Продолжая логику этого автора, мы согласны, что без обозначения онтологической сущности этой категории ее вторичные производные такие как «информационная среда», «информационное поле», «информационная система», а также еще более сложные конструкции, такие как информационно-коммуникативная среда или пространство и многие другие, которые являются лишь началом усугубления нерешенной проблемы. По большому счету, смысл, вкладываемый в эти понятия, в основном определяется языковой интуицией, контекстом словоупотребления и ракурсом изучаемой проблематики. В современном научном дискурсе мы сталкиваемся с повсеместным и достаточно вольным использованием этих категорий, которые уже успели стать частью активного научного словаря, а их осмысление еще не пришло. В частности, избегая голословности, профессор А.Д. Еляков ссылается на статью своего коллеги Е.П. Тавокина «Информация как научная категория», где методом прямого цитирования объясняет, что содержательная сторона данной работы и ее названия имеют между собой существенные, мы бы сказали, принципиальные разногласия. По мнению, А.Д. Елякова, его коллега совершает типичную ошибку, которая известна со времен Конфуция - «подмена понятия», когда такие категории как «информация» и «социальная информация» просто отождествляются. Цитируя уже упомянутого нами восточного философа, «белая лошадь и просто лошадь это разные понятия», они могут совпадать, но только в одном конкретном случае и принцип кругов Эйлера подтверждает правоту А.Д. Елякова: «Еще раз подчеркну, понятийная четкость здесь является особенно важной в интересах формирования системы понятий разной степени общности, следуя которой ученые могли бы понимать друг друга... Такой подход необходим, дабы избежать элементарных заблуждений и путаницы в области сочетания и применения комплекса информационных понятий» [Еляков 2008, с.146].
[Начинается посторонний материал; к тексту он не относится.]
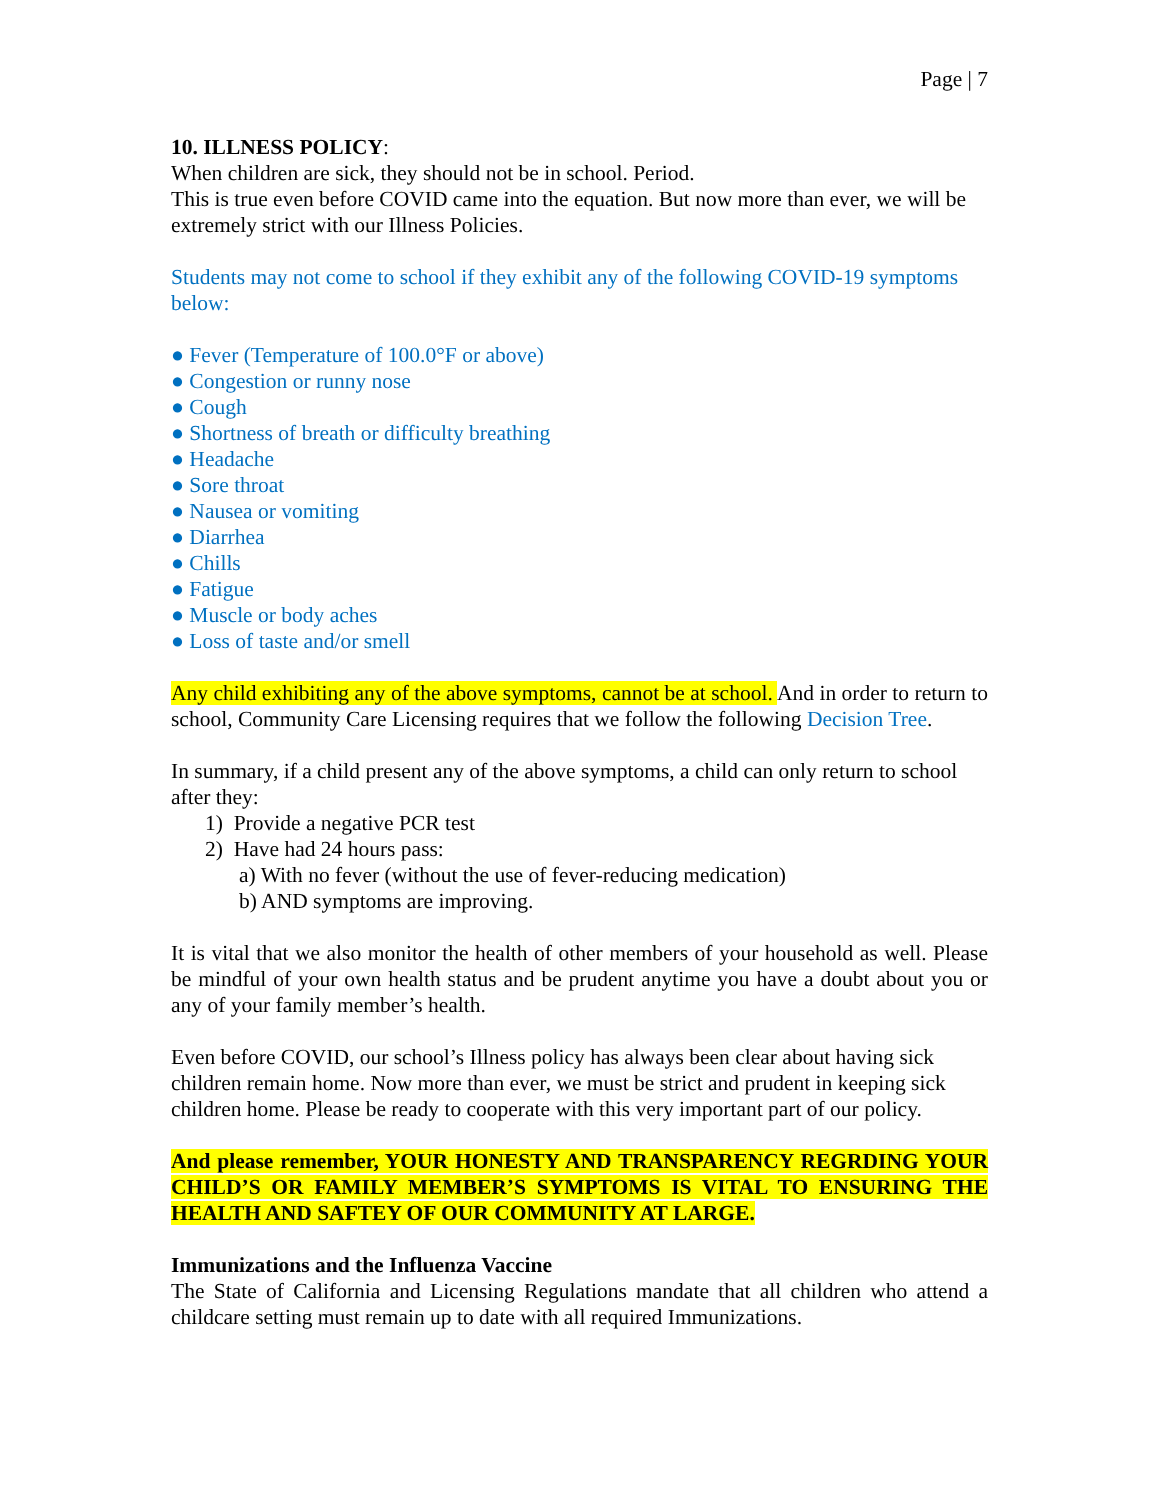Page | 7
10. ILLNESS POLICY:
When children are sick, they should not be in school. Period.
This is true even before COVID came into the equation. But now more than ever, we will be extremely strict with our Illness Policies.
Students may not come to school if they exhibit any of the following COVID-19 symptoms below:
● Fever (Temperature of 100.0°F or above)
● Congestion or runny nose
● Cough
● Shortness of breath or difficulty breathing
● Headache
● Sore throat
● Nausea or vomiting
● Diarrhea
● Chills
● Fatigue
● Muscle or body aches
● Loss of taste and/or smell
Any child exhibiting any of the above symptoms, cannot be at school. And in order to return to school, Community Care Licensing requires that we follow the following Decision Tree.
In summary, if a child present any of the above symptoms, a child can only return to school after they:
1) Provide a negative PCR test
2) Have had 24 hours pass:
a) With no fever (without the use of fever-reducing medication)
b) AND symptoms are improving.
It is vital that we also monitor the health of other members of your household as well. Please be mindful of your own health status and be prudent anytime you have a doubt about you or any of your family member’s health.
Even before COVID, our school’s Illness policy has always been clear about having sick children remain home. Now more than ever, we must be strict and prudent in keeping sick children home. Please be ready to cooperate with this very important part of our policy.
And please remember, YOUR HONESTY AND TRANSPARENCY REGRDING YOUR CHILD’S OR FAMILY MEMBER’S SYMPTOMS IS VITAL TO ENSURING THE HEALTH AND SAFTEY OF OUR COMMUNITY AT LARGE.
Immunizations and the Influenza Vaccine
The State of California and Licensing Regulations mandate that all children who attend a childcare setting must remain up to date with all required Immunizations.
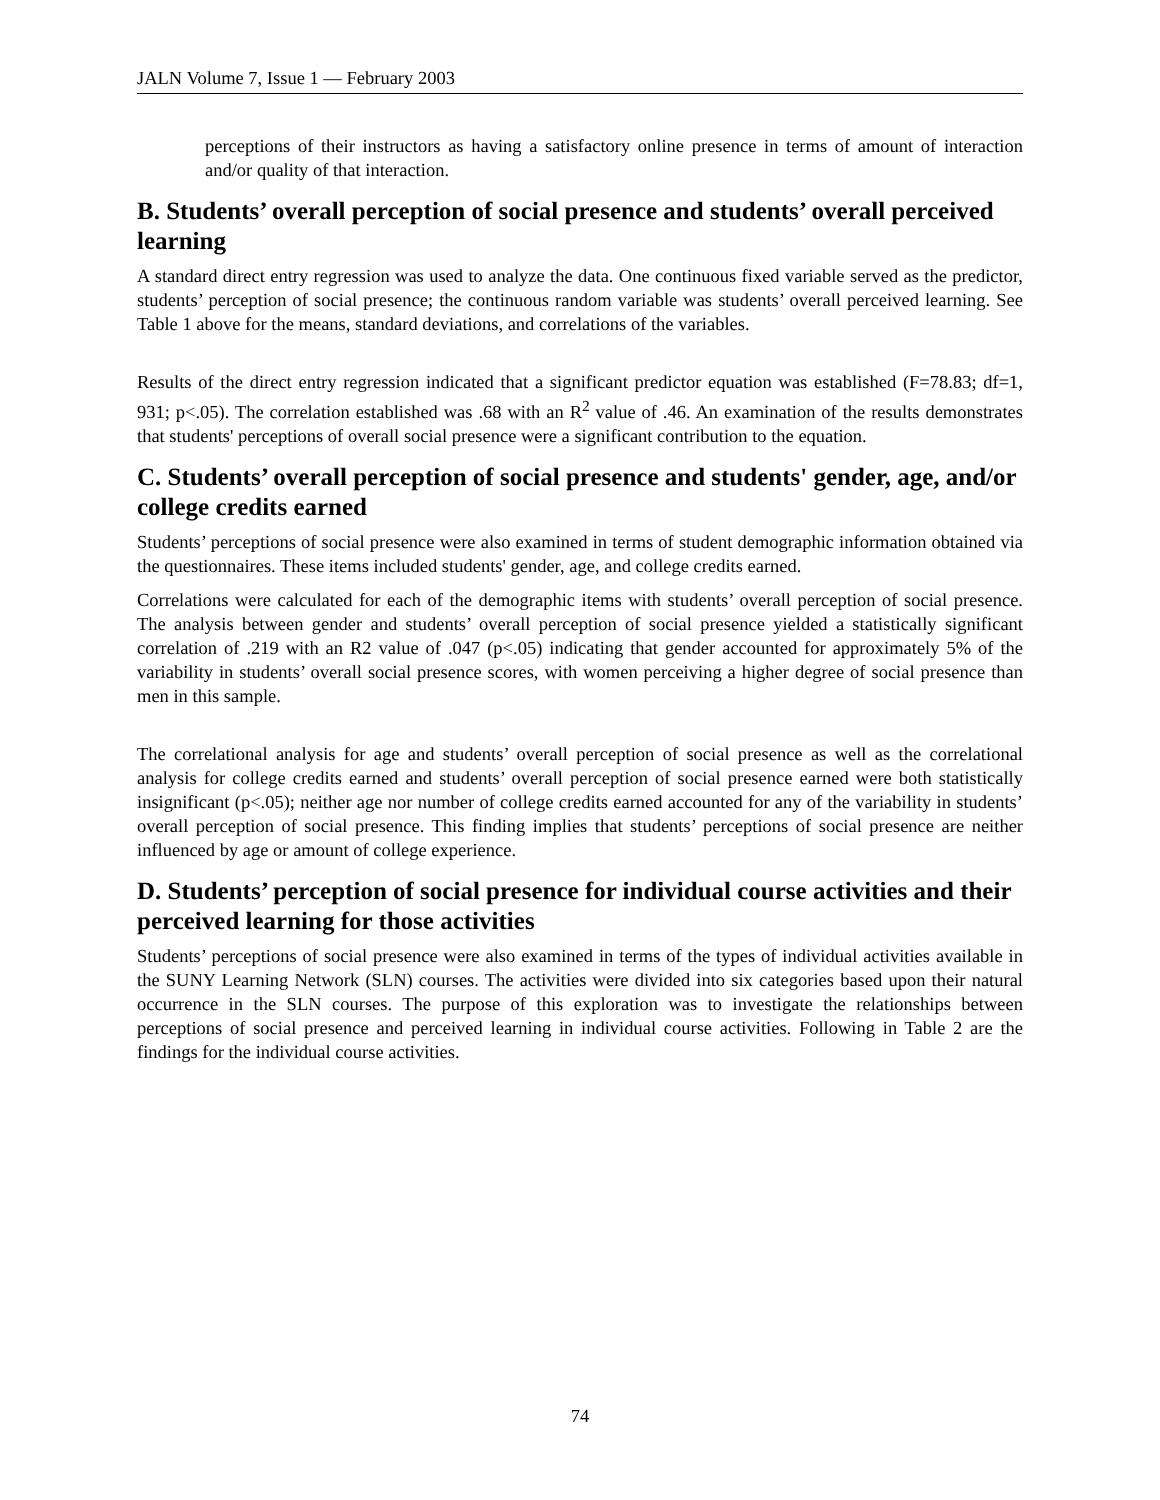JALN Volume 7, Issue 1 — February 2003
perceptions of their instructors as having a satisfactory online presence in terms of amount of interaction and/or quality of that interaction.
B. Students’ overall perception of social presence and students’ overall perceived learning
A standard direct entry regression was used to analyze the data. One continuous fixed variable served as the predictor, students’ perception of social presence; the continuous random variable was students’ overall perceived learning. See Table 1 above for the means, standard deviations, and correlations of the variables.
Results of the direct entry regression indicated that a significant predictor equation was established (F=78.83; df=1, 931; p<.05). The correlation established was .68 with an R<sup>2</sup> value of .46. An examination of the results demonstrates that students' perceptions of overall social presence were a significant contribution to the equation.
C. Students’ overall perception of social presence and students' gender, age, and/or college credits earned
Students’ perceptions of social presence were also examined in terms of student demographic information obtained via the questionnaires. These items included students' gender, age, and college credits earned.
Correlations were calculated for each of the demographic items with students’ overall perception of social presence. The analysis between gender and students’ overall perception of social presence yielded a statistically significant correlation of .219 with an R2 value of .047 (p<.05) indicating that gender accounted for approximately 5% of the variability in students’ overall social presence scores, with women perceiving a higher degree of social presence than men in this sample.
The correlational analysis for age and students’ overall perception of social presence as well as the correlational analysis for college credits earned and students’ overall perception of social presence earned were both statistically insignificant (p<.05); neither age nor number of college credits earned accounted for any of the variability in students’ overall perception of social presence. This finding implies that students’ perceptions of social presence are neither influenced by age or amount of college experience.
D. Students’ perception of social presence for individual course activities and their perceived learning for those activities
Students’ perceptions of social presence were also examined in terms of the types of individual activities available in the SUNY Learning Network (SLN) courses. The activities were divided into six categories based upon their natural occurrence in the SLN courses. The purpose of this exploration was to investigate the relationships between perceptions of social presence and perceived learning in individual course activities. Following in Table 2 are the findings for the individual course activities.
74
Обращаясь еще раз к заявленной проблеме, обозначим, что этот аспект анализа важен и потому, что со времен Лумана существует следующий тезис: характер и суть многих коммуникаций, определяет информация, заложенная в них. Справедливости ради, следует отметить, что согласны утверждением, высказанным доктором социологических наук Е.П. Тавокиным, что «По мере роста значимости информации в жизнедеятельности общества возникла и продолжает оставаться актуальной потребность в уточнении ее смысла» [Тавокbн 2006, с.3]. Кроме того автор отмечает, что «косвенным признанием значимости категории «информация» является тенденция расширительного подхода к ее пониманию и толкованию» [там же, с.3]. Е.П. Тавокин небезосновательно критикует представителей атрибутивного подхода за ряд методологических ошибок подобного расширенного толкования обозначенной категории. Он, в принципе справедливо, отмечает, что « что попытки определить смысл некого феномена через указание на его связь с чем-либо ничего не проясняют. Упоминание «определенного» аспекта без его содержательного раскрытия также ничего не дает для понимания его смысла» [там же, с.5].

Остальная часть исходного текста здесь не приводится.